The idea seems pretty swell on paper. Director/choreographer Jason Gilkison has assembled a company of 18 title-winning dancers (Damon Sugden & Rebecca Sugden, Trent Whidden & Gordana Grandosek, Damian Whitewood & Petra Murgatroyd, Kevin Clifton & Giselle Peacock, Henry Byalikov & Nuria Santalucia, Sasha Farber & Melanie Hooper, Patrick Helm & Sharna Burgess, Jeremy Garner & Sarah Hives, Robin Windsor & Sarah Soriano), two featured stars (Karina Smirnoff & Maksim Chmerkovskiy, who are with the show through August 16), a pair of vocalists (Ricky Rojas & Rebecca Tapia) and four musicians (Conductor Henry Soriano and Roger Squitero on percussion, David Mann on sax and Earl Maneein on violin and guitar; there is also recorded music used) and has packaged them in a production whose format mirrors the rules of competitive ballroom dancing, known as dancesport. Using "international style," the company performs five Latin American dances (Cha Cha, Samba, Paso Doble, Rumba and Jive) and five Standards (Waltz, Foxtrot, Viennese Waltz, Tango and Quickstep) presented in four sets ("Inspirations," "Things That Swing," "The Latin Quarter" and "Contemporary") that utilize songs as diverse as "Let's Face the Music and Dance, "It Don't Mean a Thing (If It Ain't Got That Swing)" and "Turn The Beat Around." It's a chance to see pairs who are accustomed to dancing competitively working together as an ensemble, with various spotlight moments.

Unfortunately this world class talent is engulfed in an evening of tackiness trying to pass itself off as sexy. The frequently smoke-filled floor, Rick Belzer's intrusive lighting and costume designer Janet Hine's (working from John Van Gastel's originals) monotonously skin-revealing creations are too obvious to suggest anything sensual, but it's Gilkison's choreography, relentless in its determination to heat up the night with splits, tight clinches, gyrations and hip-swaying that quickly turns the evening into a dull affair. His staging of group numbers -- and the show is dominated by group numbers -- lacks texture. Routines tend to stay on the same level of aggressive athleticism serving more as skill demonstrations than expressions of artistry.

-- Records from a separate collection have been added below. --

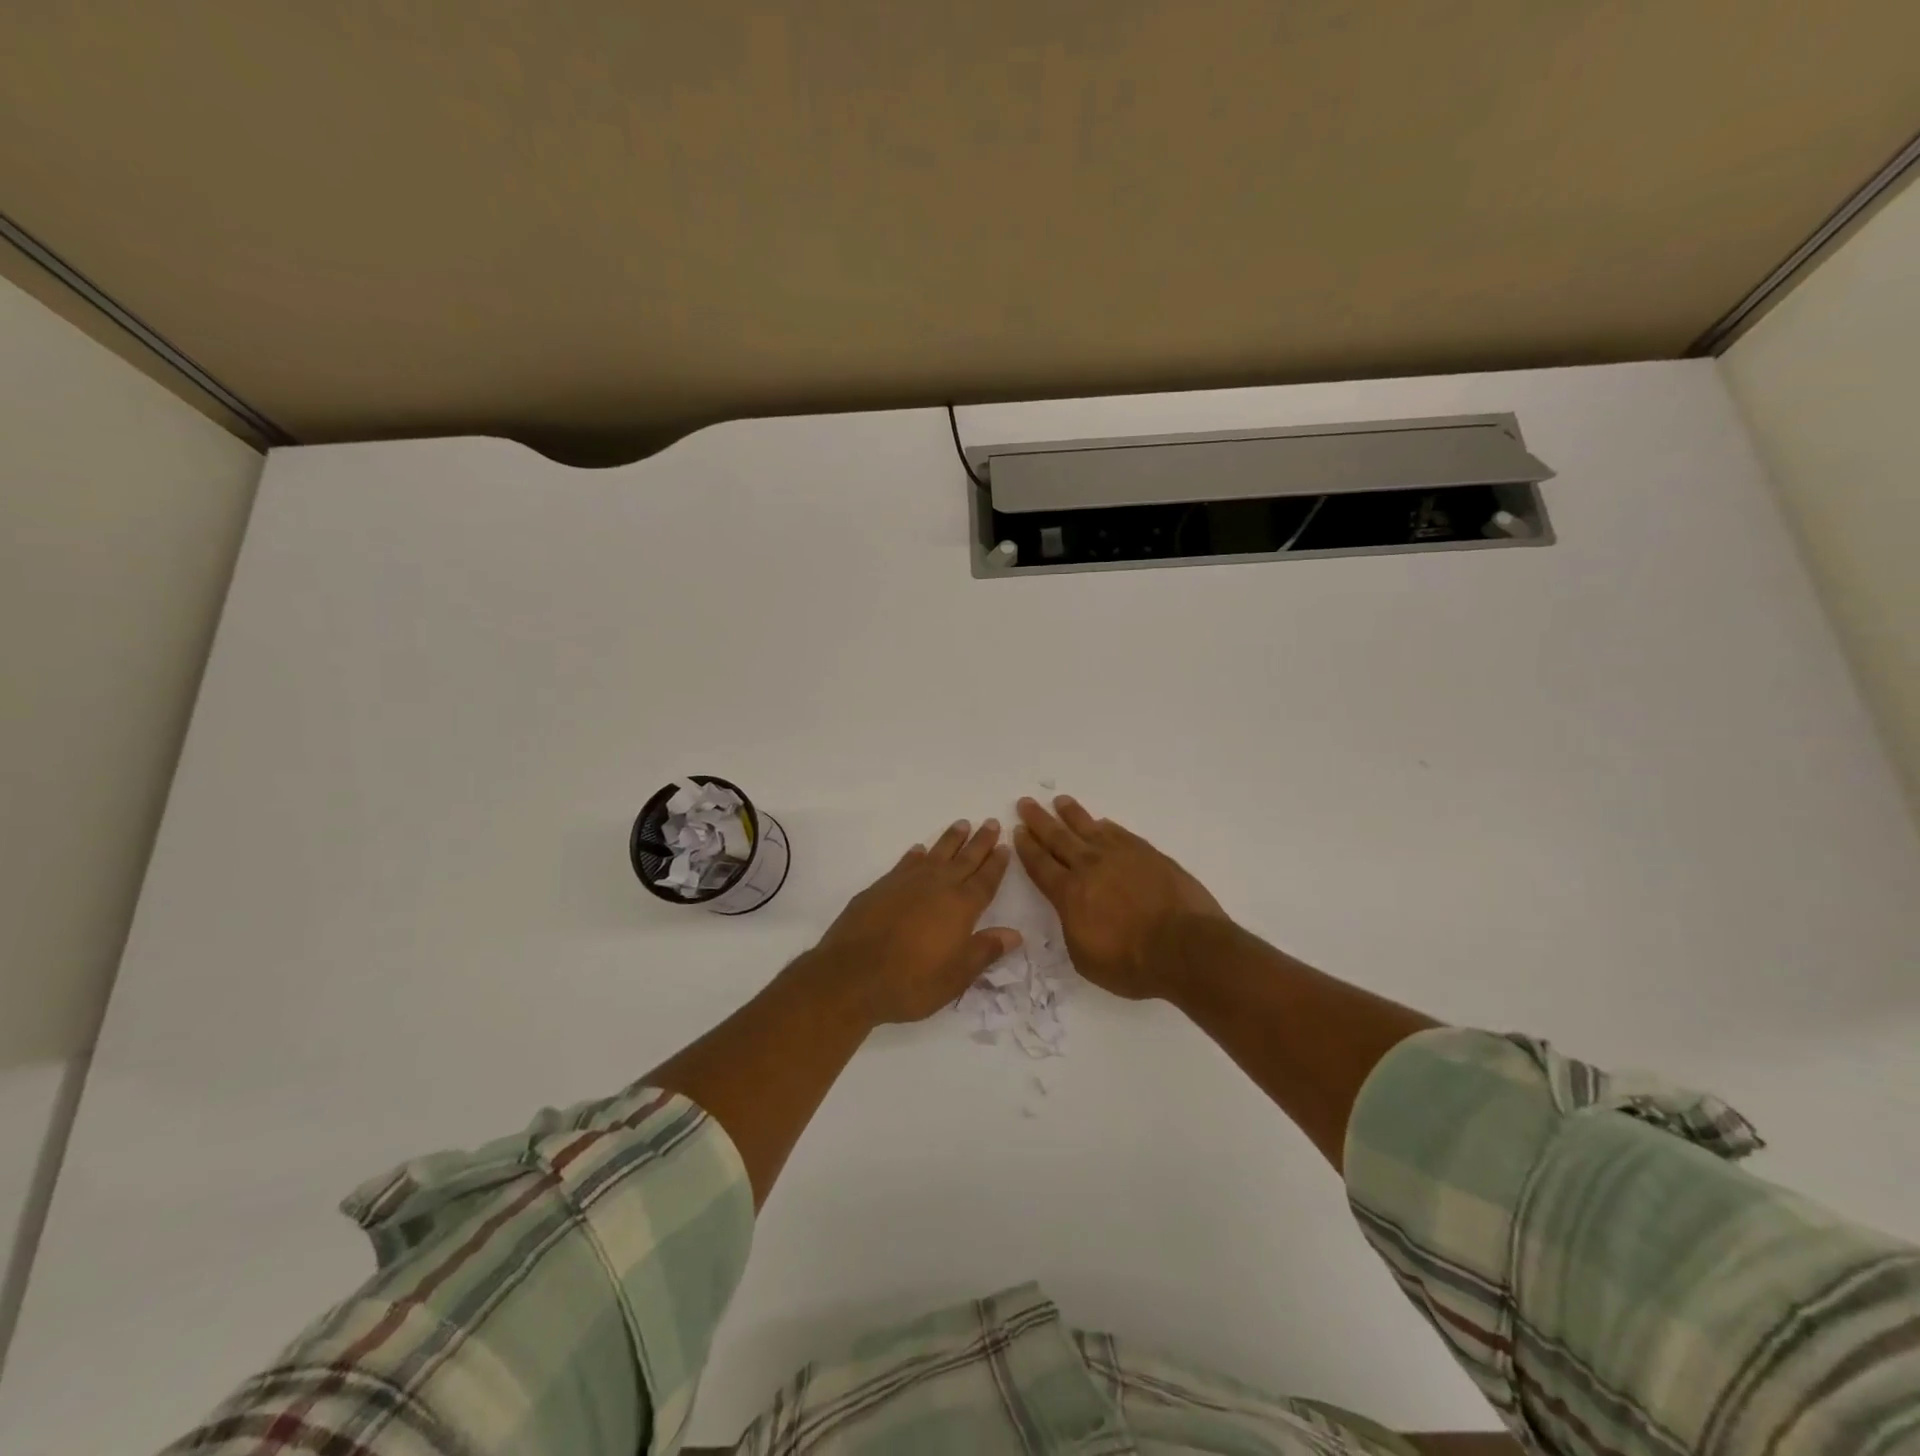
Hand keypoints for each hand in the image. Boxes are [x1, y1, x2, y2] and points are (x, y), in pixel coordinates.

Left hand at [808, 819, 1021, 1025]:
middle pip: (964, 859)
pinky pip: (906, 863)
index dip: (996, 864)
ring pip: (936, 853)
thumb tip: (1015, 934)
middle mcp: (937, 887)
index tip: (1005, 846)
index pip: (985, 880)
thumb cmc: (911, 982)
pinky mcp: (881, 886)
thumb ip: (985, 951)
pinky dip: (916, 854)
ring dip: (951, 839)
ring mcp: (907, 883)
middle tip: (991, 822)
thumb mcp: (956, 977)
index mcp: (961, 908)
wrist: (852, 976)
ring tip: (962, 824)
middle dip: (980, 842)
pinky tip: (919, 850)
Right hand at [1014, 796, 1228, 999]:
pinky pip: (1120, 833)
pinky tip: (1102, 823)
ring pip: (1089, 828)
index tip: (1017, 831)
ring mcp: (1121, 856)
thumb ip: (1073, 927)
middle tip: (1026, 803)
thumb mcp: (1085, 958)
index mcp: (1069, 894)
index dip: (1027, 848)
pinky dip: (1107, 827)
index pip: (1041, 865)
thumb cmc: (1132, 964)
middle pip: (1058, 838)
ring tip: (1059, 801)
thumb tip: (1073, 910)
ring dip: (1071, 814)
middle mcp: (1090, 867)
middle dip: (1039, 820)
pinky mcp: (1148, 854)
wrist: (1186, 948)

There are exceptions. Smirnoff and Chmerkovskiy earn their star billing by displaying some legitimate adult emotions in their pairing set to Rojas' vocal of "Burn For You." Even better, in my book, was a heartbreaking little fantasy (and if the Playbill listed who danced what routines I could tell you who was in it) where a rejected woman imagines herself romantically dancing with the stranger who just passed her by for another partner.

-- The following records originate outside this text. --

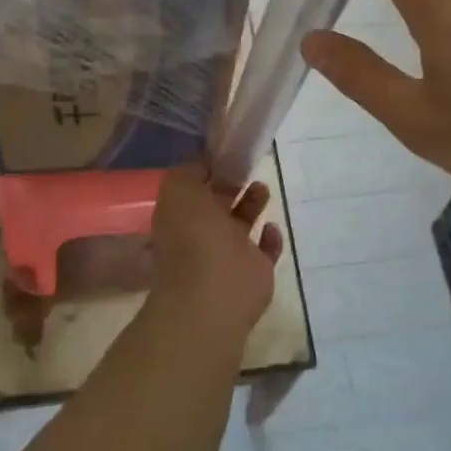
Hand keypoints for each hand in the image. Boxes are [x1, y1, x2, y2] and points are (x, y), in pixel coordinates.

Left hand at [150, 167, 282, 335]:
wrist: (213, 295)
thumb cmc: (193, 238)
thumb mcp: (179, 191)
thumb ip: (188, 172)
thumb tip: (202, 165)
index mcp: (180, 216)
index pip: (192, 189)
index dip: (206, 171)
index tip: (224, 154)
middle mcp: (202, 235)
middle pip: (218, 204)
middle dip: (231, 185)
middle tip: (246, 167)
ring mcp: (229, 255)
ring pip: (241, 224)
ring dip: (252, 205)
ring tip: (262, 188)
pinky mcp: (254, 272)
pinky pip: (265, 251)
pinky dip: (270, 239)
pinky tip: (272, 227)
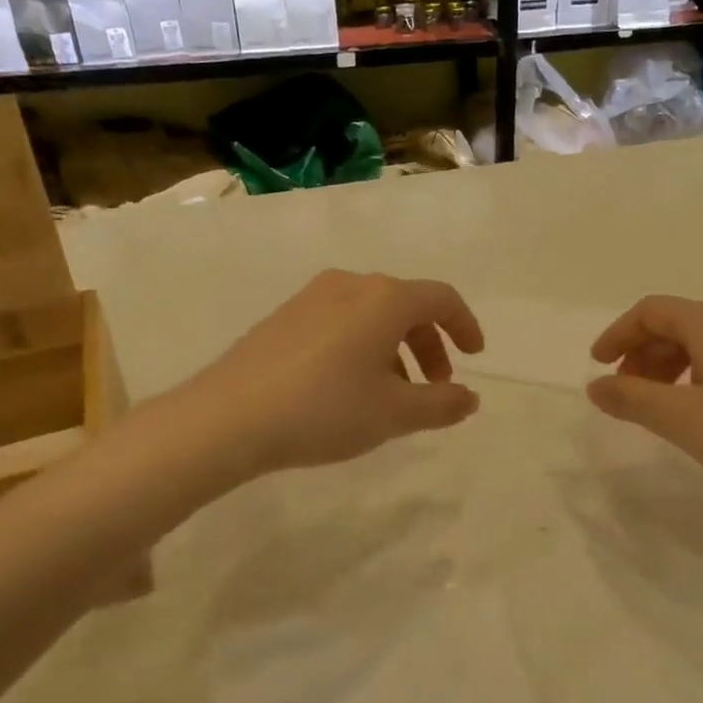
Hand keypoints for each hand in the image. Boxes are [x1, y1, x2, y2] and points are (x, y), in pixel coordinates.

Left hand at [178, 270, 484, 477]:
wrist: (228, 417)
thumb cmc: (325, 409)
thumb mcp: (395, 413)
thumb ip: (442, 404)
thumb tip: (469, 398)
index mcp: (385, 299)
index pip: (441, 298)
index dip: (465, 326)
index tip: (474, 357)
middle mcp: (351, 284)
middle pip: (406, 305)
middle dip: (429, 345)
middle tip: (435, 386)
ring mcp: (312, 297)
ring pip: (372, 315)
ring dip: (395, 349)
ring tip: (392, 395)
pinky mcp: (284, 316)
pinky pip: (341, 322)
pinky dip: (362, 347)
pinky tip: (349, 387)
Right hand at [586, 295, 702, 519]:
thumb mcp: (681, 419)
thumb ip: (631, 398)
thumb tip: (595, 386)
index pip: (651, 311)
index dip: (618, 335)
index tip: (597, 367)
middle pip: (677, 323)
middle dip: (642, 353)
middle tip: (626, 393)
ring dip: (669, 366)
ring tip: (659, 406)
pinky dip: (698, 374)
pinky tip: (701, 410)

But such moments are cancelled out by the inclusion of questionable choices such as the Viennese Waltz to "Nights In White Satin" that seems to exist simply for the costume opportunity and an "all technique, no emotion" bit where a stageful of ladies in white fringe minis shake their best Tina Turner shimmies to "Proud Mary."

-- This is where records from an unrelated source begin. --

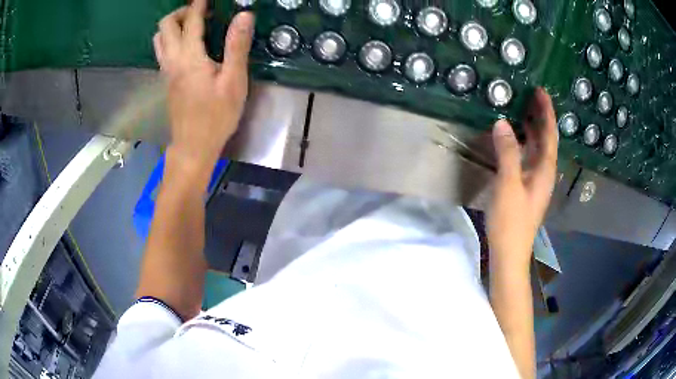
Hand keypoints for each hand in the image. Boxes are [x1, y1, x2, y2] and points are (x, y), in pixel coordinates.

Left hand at [154, 2, 254, 167]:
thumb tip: (244, 15)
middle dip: (181, 12)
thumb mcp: (233, 81)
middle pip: (165, 26)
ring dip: (172, 25)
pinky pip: (162, 51)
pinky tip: (187, 44)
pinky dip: (170, 39)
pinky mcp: (166, 80)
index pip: (191, 21)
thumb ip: (237, 46)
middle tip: (201, 12)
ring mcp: (166, 71)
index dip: (199, 4)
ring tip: (192, 26)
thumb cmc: (216, 116)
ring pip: (159, 39)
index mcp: (189, 57)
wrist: (193, 146)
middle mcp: (172, 60)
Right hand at [487, 87, 557, 267]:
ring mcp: (536, 181)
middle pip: (547, 139)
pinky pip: (529, 157)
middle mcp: (545, 173)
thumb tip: (503, 122)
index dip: (547, 112)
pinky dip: (525, 143)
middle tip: (530, 96)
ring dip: (533, 129)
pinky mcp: (527, 187)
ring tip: (523, 110)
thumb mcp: (508, 184)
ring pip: (538, 149)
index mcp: (545, 170)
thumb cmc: (511, 221)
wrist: (509, 252)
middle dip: (541, 117)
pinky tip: (515, 139)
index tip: (541, 92)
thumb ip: (508, 153)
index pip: (550, 134)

Yes, yes, I know... there are perhaps some true aficionados of ballroom dance reading this and wondering what business I have criticizing the efforts of artists from a culture I know nothing about. And I'll readily admit that whatever skill I may have in critiquing dance lies in how it pertains to musical theatre. But Burn The Floor is playing in a Broadway house and the producers have chosen to invite Broadway theatre critics to review it (no, those invitations are not transferable) so I'm obligated to write about it in the context I know best; that of being a theatre entertainment. I welcome any comments from those more familiar with dancesport to be posted below. In the meantime I'll just wait for autumn, when a bounty of new plays and musicals will be coming in. That's when I expect the Broadway season to really heat up.